▸ **Material provided**:
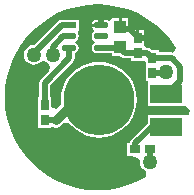
<source format=gtl>
%FSTAX43Y43*%
%MOMM*%
%SFA1B1*%

%IPPOS*%
%ADD10R,0.699999X0.899998*%
%ADD11R,0.999998X1.099998*%
%ADD12R,1.199998X0.549999*%
%ADD13O,1.199998X0.549999*%
%ADD14O,1.199998X0.549999*%
%ADD15R,2.699995X1.599997*%
%ADD16R,0.899998X0.699999*%
%ADD17C,0.499999*%
%ADD18C,0.799998*%
%ADD19C,1.269997*%
%ADD20C,5.999988*%
%LNpcb2-1*%
%LPD*%
G36*
X0073181Y0085427D02*
X0074052Y0085279D01*
X0074901Y0085035*
X0075717Y0084697*
X007649Y0084269*
X007721Y0083758*
X0077869Y008317*
X0078458Y0082511*
X0078963Y0081799*
X0078821Y008158*
X0078676Y0081382*
X0078549Y0081408*
X0077449*
Y0081599*
X0076898*
X0076823Y0081673*
X0076675Y0081773*
X0076499Y0081808*
X007644*
X0076249Y0081999*
Y0082241*
Y0082353*
Y0082522*
X0075699*
Y0082649*
X0075572*
Y0083299*
X0075253*
X0075149*
X0074899Y0083549*
Y0083422*
X0074199*
Y0083549*
X0074072*
Y0084299*
X0073992*
X0073499*
X0073314Y0084095*
X0073266Y0084041*
X0073109Y0084146*
X0072924Y0084183*
X0072726*
Y0083699*
X0072599*
Y0083572*
X0071815*
X0071827Y0083514*
X0071932Y0083357*
X0072089Y0083252*
X0071932Y0083091*
X0071827Y0082934*
X007179Y0082749*
X0071827Y0082564*
X0071932Y0082407*
X0072089Y0082302*
X0071932Y0082141*
X0071827Y0081984*
X007179Y0081799*
X0071827Y0081614*
X0071932Y0081457*
X0072089Y0081352*
X0072274Y0081315*
X0072924*
X0073052Y008134*
X0073499*
Y0081099*
X00742*
X0074275Y0081025*
X0074423Y0080925*
X0074599Y008089*
X0075149*
Y0080699*
X0076249*
X0076349Y0080599*
Y0080299*
Y0078999*
X0076549*
Y0078899*
Y0076899*
X0079649*
X0079779Y0076892*
X008009Y0076501*
X0080022Y0076099*
X0079649*
X0076549*
Y0075398*
X0075175Y0074023*
X0075075Y0073875*
X007505Y0073749*
X0074799*
Y0072649*
X0075233*
X0075749Y0072435*
X0075892Y0072273*
X0075876Y0072153*
X0075904Y0071935*
X0075989Y0071732*
X0076122Y0071557*
X0076297Y0071424*
X0076387Y0071386*
X0076415Y0070887*
X0075717Y0070501*
X0074901Y0070163*
X0074052Y0069919*
X0073181Y0069771*
X0072299Y0069721*
X0071417Y0069771*
X0070546Y0069919*
X0069697Y0070163*
X0068881Y0070501*
X0068107Y0070929*
X0067387Y007144*
X0066728Y0072028*
X006614Y0072687*
X0065628Y0073408*
X0065201Y0074181*
X0064863Y0074997*
X0064618Y0075846*
X006447Y0076717*
X0064421Y0077599*
X006447Y0078481*
X0064618Y0079352*
X0064863Y0080201*
X0065201Y0081017*
X0065628Y008179*
X006614Y0082511*
X0066728Y008317*
X0067387Y0083758*
X0068107Y0084269*
X0068881Y0084697*
X0069697Y0085035*
X0070546Y0085279*
X0071417Y0085427*
X0072299Y0085477*
X0073181Y0085427*
G37*
%LNpcb2-2*%
%LPC*%
G36*
X0070699Y0084174D02*
X0069099D01*
Y0084107*
X0068975Y0084023*
X0066981Y008203*
X0066899Y0082041*
X0066681Y0082013*
X0066478Y0081928*
X0066303Y0081795*
X006617Y008162*
X0066085Y0081417*
X0066057Y0081199*
X0066085Y0080981*
X006617Y0080778*
X0066303Y0080603*
X0066478Y008047*
X0066681Y0080385*
X0066899Y0080357*
X0067117Y0080385*
X006732Y008047*
X0067495Y0080603*
X0067628Y0080778*
X0067903Y0080603*
X0068078Y008047*
X0068187Y0080424*
X0068247Y0080126*
X0068212Y0079861*
X0067475Y0079123*
X0067375Y0078975*
X006734Y0078799*
Y0077599*
X0067249*
Y0076653*
Y0076299*
Y0074999*
X0068349*
X0068356Y007519*
X0068515Y0075084*
X0068749Y0075037*
X0068983Y0075084*
X0069182Y0075216*
X0069392Y0075427*
X0069892Y0075407*
X0070129Y0075129*
X0070512Y0074802*
X0070942Y0074539*
X0071407Y0074346*
X0071897Y0074229*
X0072399Y0074189*
X0072901Y0074229*
X0073391Y0074346*
X0073856Y0074539*
X0074286Y0074802*
X0074669Y0075129*
X0074996Y0075512*
X0075259Y0075942*
X0075452Y0076407*
X0075569Y0076897*
X0075609Y0077399*
X0075569Y0077901*
X0075452Y0078391*
X0075259Y0078856*
X0074996Y0079286*
X0074669Y0079669*
X0074286Y0079996*
X0073856Y0080259*
X0073391Y0080452*
X0072901Y0080569*
X0072399Y0080609*
X0071897Y0080569*
X0071407Y0080452*
X0070942Y0080259*
X0070512Y0079996*
X0070129Y0079669*
X0069802Y0079286*
X0069539Y0078856*
X0069346Y0078391*
X0069229Y0077901*
X0069189Y0077399*
X0069222Y0076987*
X0068811Y0076576*
X0068349Y0076767*
Y0077599*
X0068258*
Y0078609*
X0070223Y0080575*
X0070323Y0080723*
X0070358Y0080899*
Y0081341*
X0070409Y0081352*
X0070566Y0081457*
X0070671Y0081614*
X0070708Y0081799*
X0070671Y0081984*
X0070566Y0082141*
X0070409Y0082246*
X0070566Y0082407*
X0070671Y0082564*
X0070708Y0082749*
X0070677Y0082907*
X0070671Y0082934*
Y0083224*
X0070699*
Y0084174*
G37*
G36*
X0076249Y0083299D02*
X0075826D01*
Y0082776*
X0076249*
Y0083299*
G37*
G36*
X0072472Y0084183D02*
X0072274D01*
X0072089Y0084146*
X0071932Y0084041*
X0071827Y0083884*
X0071815Y0083826*
X0072472*
Y0084183*
G37*
G36*
X0074899Y0084299D02*
X0074326D01*
Y0083676*
X0074899*
Y0084299*
G37*
%LNpcb2-3*%
%LPD*%
G54D10*
X0075699Y0082649D03*
Y0081349D03*
X0067799Y0075649D03*
Y0076949D03*
X0076899Y0079649D03*
Y0080949D03*
G54D11*
X0074199Y0083549D03*
Y0081849D03*
G54D12*
X0069899Y0083699D03*
G54D13*
X0069899Y0082749D03*
Y0081799D03*
X0072599D03*
G54D14*
X0072599Y0082749D03*
Y0083699D03*
G54D15*
X0078099Y0075099D03*
Y0077899D03*
G54D16*
X0076749Y0073199D03*
X0075449D03*
G54D17*
X0076749Y0072149D02*
Y0073199D01*
X0070199Y0084799D02*
X0072599D01*
X0069852Y0084452D02*
X0070199Y0084799D01*
X0068948Y0084452D02*
X0069852D01*
X0068849Y0084353D02*
X0068948Y0084452D01*
X0068753Y0084353D02*
X0068849D01*
X0068199Y0083799D02*
X0068753Y0084353D01*
X0067946Y0083799D02*
X0068199D01*
X0065902Y0081755D02*
X0067946Y0083799D01*
X0065902Y0081628D02*
Y0081755D01*
X0065699Y0081424D02*
X0065902Y0081628D01*
X0065699Y0081031D02*
Y0081424D01*
X0065299Y0080631D02*
X0065699Y0081031D01*
X0065299Y0076299D02*
Y0080631D01*
Y0076299D02*
X0068899Y0072699D01*
X0069799*
X0067799Y0075649D02*
X0068749D01*
X0076549Y0082649D02*
X0076999Y0083099D01*
X0075699Y0082649D02*
X0076549D01*
X0076899Y0079649D02*
X0078049D01*
X0074599Y0081349D02*
X0076499D01*
X0078199Y0077899D02*
X0079299Y0078999D01*
Y0080199*
X0078549Y0080949D02*
X0079299Y0080199D01*
X0076899Y0080949D02*
X0078549D01*
X0076499Y0081349D02*
X0076899Y0080949D01*
X0066999Y0081099D02*
Y0081399D01*
X0069299Y0083699*
X0069899*
X0068499Y0081199D02*
Y0081899D01*
X0069349Y0082749*
X0069899*
X0074149Y0081799D02*
X0074599Y0081349D01*
X0072599Y0081799D02*
X0074149D01*
X0069799Y0081699D02*
X0069899Y0081799D01*
X0074199Y0083549D02*
X0074399Y0083349D01*
X0074999*
X0075699Y0082649*
X0076899Y0075099D02*
X0078199D01*
X0075499Y0073699D02*
X0076899Y0075099D01*
X0075499Y0073299D02*
Y0073699D01*
X0069899Y0080899D02*
Y0081799D01*
X0067799Y0076949D02*
Y0078799D01*
X0069899Y0080899*
X0072599Y0083699D02*
Y0084599D01*
G54D18*
X0070499Y0077399D02*
X0072399D01*
X0068749Y0075649D02*
X0070499Y0077399D01*
G54D19*
X0069799Y0072699D03*
X0078099Y0079699D03*
X0066899Y0081199D03*
X0068499D03*
X0076718Y0072153D03*
X0076999Y0083099D03*
X0072599Y0084799D03*
G54D20*
X0072399Y0077399D03*
M02*
</source>
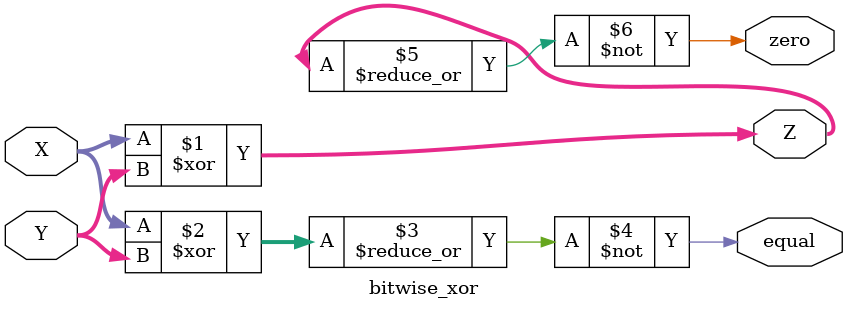
<source format=v>
`timescale 1ns / 1ps
`default_nettype none //helps catch typo-related bugs
module bitwise_xor(X, Y, Z, equal, zero);

	//parameter definitions

	//port definitions - customize for different bit widths
	input wire [31:0] X, Y;
	output wire [31:0] Z;
	output wire equal, zero;
	
	//module body
	assign Z = X ^ Y;
	assign equal = ~(|(X ^ Y));
	assign zero = ~(|Z);
	
endmodule
`default_nettype wire //some Xilinx IP requires that the default_nettype be set to wire

</source>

▸ **Work required**:
Reproduce the lines of the entries above from the one with "X006447Y0078481*" to the one with "X0073856Y0080259*", both included, exactly and without any other line.

▸ **Solution**:
X006447Y0078481*
X0064618Y0079352*
X0064863Y0080201*
X0065201Y0081017*
X0065628Y008179*
X006614Y0082511*
X0066728Y008317*
X0067387Y0083758*
X0068107Y0084269*
X0068881Y0084697*
X0069697Y0085035*
X0070546Y0085279*
X0071417Y0085427*
X0072299Y0085477*
X0073181Y0085427*
G37*
%LNpcb2-2*%
%LPC*%
G36*
X0070699Y0084174D02*
X0069099D01*
Y0084107*
X0068975Y0084023*
X0066981Y008203*
X0066899Y0082041*
X0066681Y0082013*
X0066478Y0081928*
X0066303Y0081795*
X006617Y008162*
X0066085Y0081417*
X0066057Y0081199*
X0066085Y0080981*
X006617Y0080778*
X0066303Y0080603*
X0066478Y008047*
X0066681Y0080385*
X0066899Y0080357*
X0067117Y0080385*
X006732Y008047*
X0067495Y0080603*
X0067628Y0080778*
X0067903Y0080603*
X0068078Y008047*
X0068187Y0080424*
X0068247Y0080126*
X0068212Y0079861*
X0067475Y0079123*
X0067375Y0078975*
X006734Y0078799*
Y0077599*
X0067249*
Y0076653*
Y0076299*
Y0074999*
X0068349*
X0068356Y007519*
X0068515Y0075084*
X0068749Y0075037*
X0068983Y0075084*
X0069182Y0075216*
X0069392Y0075427*
X0069892Y0075407*
X0070129Y0075129*
X0070512Y0074802*
X0070942Y0074539*
X0071407Y0074346*
X0071897Y0074229*
X0072399Y0074189*
X0072901Y0074229*
X0073391Y0074346*
X0073856Y0074539*
X0074286Y0074802*
X0074669Y0075129*
X0074996Y0075512*
X0075259Y0075942*
X0075452Y0076407*
X0075569Y0076897*
X0075609Y0077399*
X0075569Y0077901*
X0075452Y0078391*
X0075259Y0078856*
X0074996Y0079286*
X0074669Y0079669*
X0074286Y0079996*
X0073856Y0080259*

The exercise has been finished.